La troisième vague meurtrière qui a touché l’Algérie l’été 2021 avait pourtant provoqué une affluence importante vers les nombreux centres de vaccination déployés à travers le pays. L’importation de vaccins et l’entrée en production locale du vaccin chinois Sinovac avait permis de relancer la campagne, avec près de 260 000 personnes vaccinées par jour en septembre, selon les chiffres du comité scientifique. Désormais, le nombre de vaccinations quotidiennes stagne à 15 000, alors que le pays dispose de treize millions de doses stockées à l’Institut Pasteur d’Alger.
Grand relâchement
Sur le terrain, des organisations de la société civile se mobilisent pour sensibiliser la population. A Oran, dans l’ouest du pays, l’association Santé Sidi El Houari (SDH) a formé depuis cinq mois une cinquantaine de jeunes pour mener des campagnes d’information dans les quartiers populaires et sur les réseaux sociaux.
« Il a fallu faire un travail de fond sur les mentalités », explique Assia Brahimi, présidente de la SDH, qui dénonce elle aussi l’impact des fausses informations massivement relayées sur Internet et qui altèrent la communication officielle autour de la gestion de la pandémie.
En août 2020, une première étude avait été publiée à propos du comportement de la population d’Oran face à la pandémie. Les recherches conduites par Mohamed Mebtoul, sociologue et pionnier de l’anthropologie de la santé en Algérie, visaient à évaluer « la perception de la population par rapport aux messages reçus en matière de gestes barrières, de confinement, ses craintes et ses attentes », précise Assia Brahimi, dont l’association a participé à l’enquête.
« Il en est ressorti que les messages transmis par les autorités n’étaient pas clairs et que le discours n’était pas forcement adapté au public, explique la jeune femme, citant en exemple les communiqués des autorités en langues arabe classique, en français, ou encore en anglais qui ne parlent pas forcement à toute la population. »

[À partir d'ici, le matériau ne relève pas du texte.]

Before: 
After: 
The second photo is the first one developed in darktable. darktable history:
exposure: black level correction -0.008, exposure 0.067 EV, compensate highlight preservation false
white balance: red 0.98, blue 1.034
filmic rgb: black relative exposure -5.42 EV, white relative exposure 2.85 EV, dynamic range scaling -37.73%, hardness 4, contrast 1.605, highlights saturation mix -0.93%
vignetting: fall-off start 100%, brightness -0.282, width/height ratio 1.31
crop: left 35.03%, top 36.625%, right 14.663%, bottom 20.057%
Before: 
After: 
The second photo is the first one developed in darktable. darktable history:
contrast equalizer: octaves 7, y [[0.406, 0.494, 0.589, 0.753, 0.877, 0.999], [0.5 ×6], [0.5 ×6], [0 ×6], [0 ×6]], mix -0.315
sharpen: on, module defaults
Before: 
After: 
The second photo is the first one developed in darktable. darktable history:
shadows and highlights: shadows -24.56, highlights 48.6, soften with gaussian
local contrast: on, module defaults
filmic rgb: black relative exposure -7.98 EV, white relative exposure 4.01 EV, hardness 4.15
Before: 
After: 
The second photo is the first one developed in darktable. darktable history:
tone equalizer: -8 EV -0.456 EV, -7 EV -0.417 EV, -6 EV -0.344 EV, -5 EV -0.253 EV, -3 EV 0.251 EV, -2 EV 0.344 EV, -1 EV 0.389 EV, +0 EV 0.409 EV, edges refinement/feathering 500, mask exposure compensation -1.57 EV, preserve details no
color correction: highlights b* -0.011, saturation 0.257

Podcasts, colloques, kits visuels, pièces de théâtre dans les quartiers et les écoles : l’association multiplie les actions de communication. « Après cinq mois de projet, on commence à sentir un petit changement », se félicite la présidente de la SDH, notant que la toute dernière campagne de vaccination organisée à Oran a attiré plus de monde que les fois précédentes.
Pour accélérer la riposte, certaines voix appellent désormais à instaurer l’obligation vaccinale pour les personnels de santé et de l’éducation. En attendant, Alger a également préconisé samedi 25 décembre la « stricte application » des divers protocoles sanitaires tels que le port du masque et annoncé « la mise en place ferme de sanctions administratives et pénales à l’encontre des contrevenants », alors qu’un grand relâchement est observé dans le respect des gestes barrières.